人生を懸けるに値するもの
「……嘘だ」
実さんの話が終わり、重い沈黙が訪れた。それぞれの中で、内容を整理し、考えている。そんな間だった。
沈黙を破ったのは、呻くようなノリの声だった。
「嘘だ。僕が外に出られるよう、準備をしていた? そんなわけがない……父さんは、僕のことなんか嫌いだったはずだ!」
一人称が僕に戻っている。やはり無理をしていたのだ、と思う。一番、残虐な遺伝子を信じていたのは、そんなものが存在すると信じたかったのは、他ならぬノリだったのだ。
残虐な遺伝子があるから、自分は虐げられた。残虐な遺伝子があるから、母を殺すことができた。母が殺されるに至ったのは、親の責任を放棄し、自分を閉じ込めようとした父のせいだ。

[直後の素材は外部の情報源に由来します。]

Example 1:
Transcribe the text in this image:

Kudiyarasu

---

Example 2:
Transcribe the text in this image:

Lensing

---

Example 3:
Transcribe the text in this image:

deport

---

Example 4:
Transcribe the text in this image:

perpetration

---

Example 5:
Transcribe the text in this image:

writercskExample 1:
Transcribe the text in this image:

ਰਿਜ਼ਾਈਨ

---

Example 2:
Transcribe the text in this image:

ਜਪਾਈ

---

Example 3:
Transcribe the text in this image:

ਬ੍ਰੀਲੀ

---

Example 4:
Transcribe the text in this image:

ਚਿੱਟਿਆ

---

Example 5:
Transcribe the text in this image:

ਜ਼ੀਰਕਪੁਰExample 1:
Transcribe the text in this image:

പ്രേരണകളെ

残虐な遺伝子という、意思がなく、自分ではどうしようもできないもの。父という、既にこの世にいない、物言わぬ存在。
それらのせいにしてしまうことが、一番楽なのだ。間違いなく、自分は被害者でいられるから。
そんなノリを駄目だとか、醜いとかはまったく思わない。自分を守るために必要なことだったのだと思うからだ。

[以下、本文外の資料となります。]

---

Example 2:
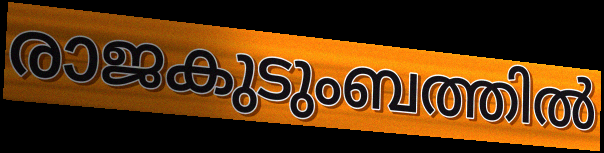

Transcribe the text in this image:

രാജകുടുംബത്തിൽ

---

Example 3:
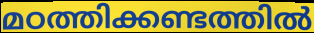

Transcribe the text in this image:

മഠത്തിക്കണ്ടത്തിൽ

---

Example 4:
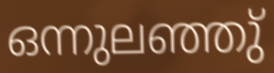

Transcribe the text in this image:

ഒന്നുലഞ്ഞു്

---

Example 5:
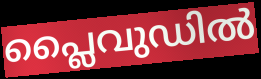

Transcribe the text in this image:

പ്ലൈവുഡിൽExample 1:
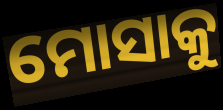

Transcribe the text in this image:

ମୋସାକୁ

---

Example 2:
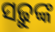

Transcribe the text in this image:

ସଢ଼ୁଙ୍କ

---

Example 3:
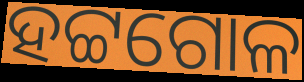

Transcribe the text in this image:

ହଟ୍ଟଗୋଳ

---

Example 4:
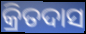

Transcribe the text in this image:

କ୍ରିତଦାସ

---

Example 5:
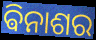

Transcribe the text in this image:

ଵିନାଶର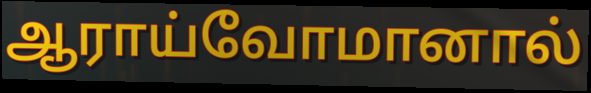
ஆராய்வோமானால்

僕には想像することしかできない。クローンだから仕方ないと諦めてきた人並みの人生を、実はクローンに奪われていたと知り、激昂し、実の母を殺害した、ノリの心情を。強がれば強がるほど、痛々しく見えるそのボロボロの心を。
でも僕は、他の人と比べれば、想像することができるはずだ。だって僕は、ノリから生まれた。
「……ノリ。嘘かどうかは、すぐに分かるよ。……そうですね? 実さん」
「……ええ」
実さんが頷く。
「奥の資料室に案内するわ。本当は、私と文昭さん以外は入ってはいけないんだけど……まあ、そんなことは今更ね。タツくんとノリくん、それから優さんに関する研究の資料や……文昭さんが一生を懸けて遺そうとした、ノリくんのためのマニュアルも、そこにある。結局、完成させることはできなかったけど……」
実さんの視線が空中を漂う。どこか遠くを見ているようだ。最後まで成し遂げることができなかった父のことを――愛しい人のことを、想っているのかもしれない。

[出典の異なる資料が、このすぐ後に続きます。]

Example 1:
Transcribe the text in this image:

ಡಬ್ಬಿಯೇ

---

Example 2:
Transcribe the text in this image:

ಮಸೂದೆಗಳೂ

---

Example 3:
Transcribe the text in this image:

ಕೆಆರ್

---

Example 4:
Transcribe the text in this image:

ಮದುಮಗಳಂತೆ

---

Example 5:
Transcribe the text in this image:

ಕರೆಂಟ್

「見てもらえれば、分かると思う。文昭さんは、本当に……あなたたちを愛していた。私にとっては、恋敵みたいなものなのよ、実際。文昭さんが、あなたたちのことなんてどうでもいいと思っていたら、私は文昭さんと一緒になれたはずだもの」
冗談めかした調子ではあるが、嘘というわけでもなさそうだ。実さんは、それこそ人生を懸けて、城戸文昭という人を愛したのだ。
実さんが人生を懸けて愛した城戸文昭が、人生を懸けて遺そうとしたもの。
僕には、そのすべてを見届ける使命がある。